- [Raw data]:
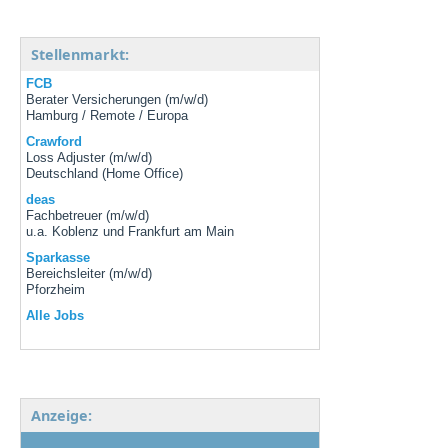
Stellenmarkt:
FCB
Berater Versicherungen (m/w/d)
Hamburg / Remote / Europa
Crawford
Loss Adjuster (m/w/d)
Deutschland (Home Office)
deas
Fachbetreuer (m/w/d)
u.a. Koblenz und Frankfurt am Main
Sparkasse
Bereichsleiter (m/w/d)
Pforzheim
Alle Jobs
Anzeige:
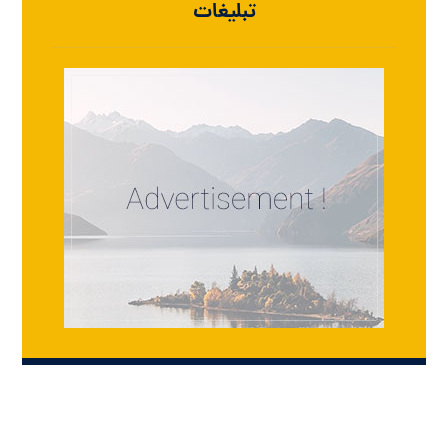
تبلیغات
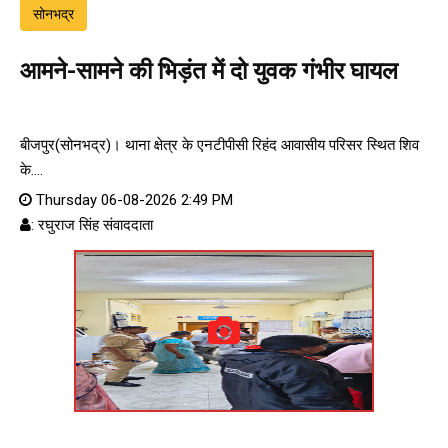
सोनभद्र
आमने-सामने की भिड़ंत में दो युवक गंभीर घायल
बीजपुर(सोनभद्र)। थाना क्षेत्र के एनटीपीसी रिहंद आवासीय परिसर स्थित शिव
के....
Thursday 06-08-2026 2:49 PM
: रघुराज सिंह संवाददाता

- [Required work]: Could you set down every line of the rows above word for word, leaving the pictures out?

- [Solution for this problem]:
Stellenmarkt:
FCB
Berater Versicherungen (m/w/d)
Hamburg / Remote / Europa
Crawford
Loss Adjuster (m/w/d)
Deutschland (Home Office)
deas
Fachbetreuer (m/w/d)
u.a. Koblenz und Frankfurt am Main
Sparkasse
Bereichsleiter (m/w/d)
Pforzheim
Alle Jobs
Anzeige:
تبلیغات
सोनभद्र
आमने-सामने की भिड़ंत में दो युवक गंभीर घायल
बीजपुर(सोनभद्र)। थाना क्षेत्र के एनटीपीसी रिहंद आवासीय परिसर स्थित शिव
के....
Thursday 06-08-2026 2:49 PM
: रघुराज सिंह संवाददाता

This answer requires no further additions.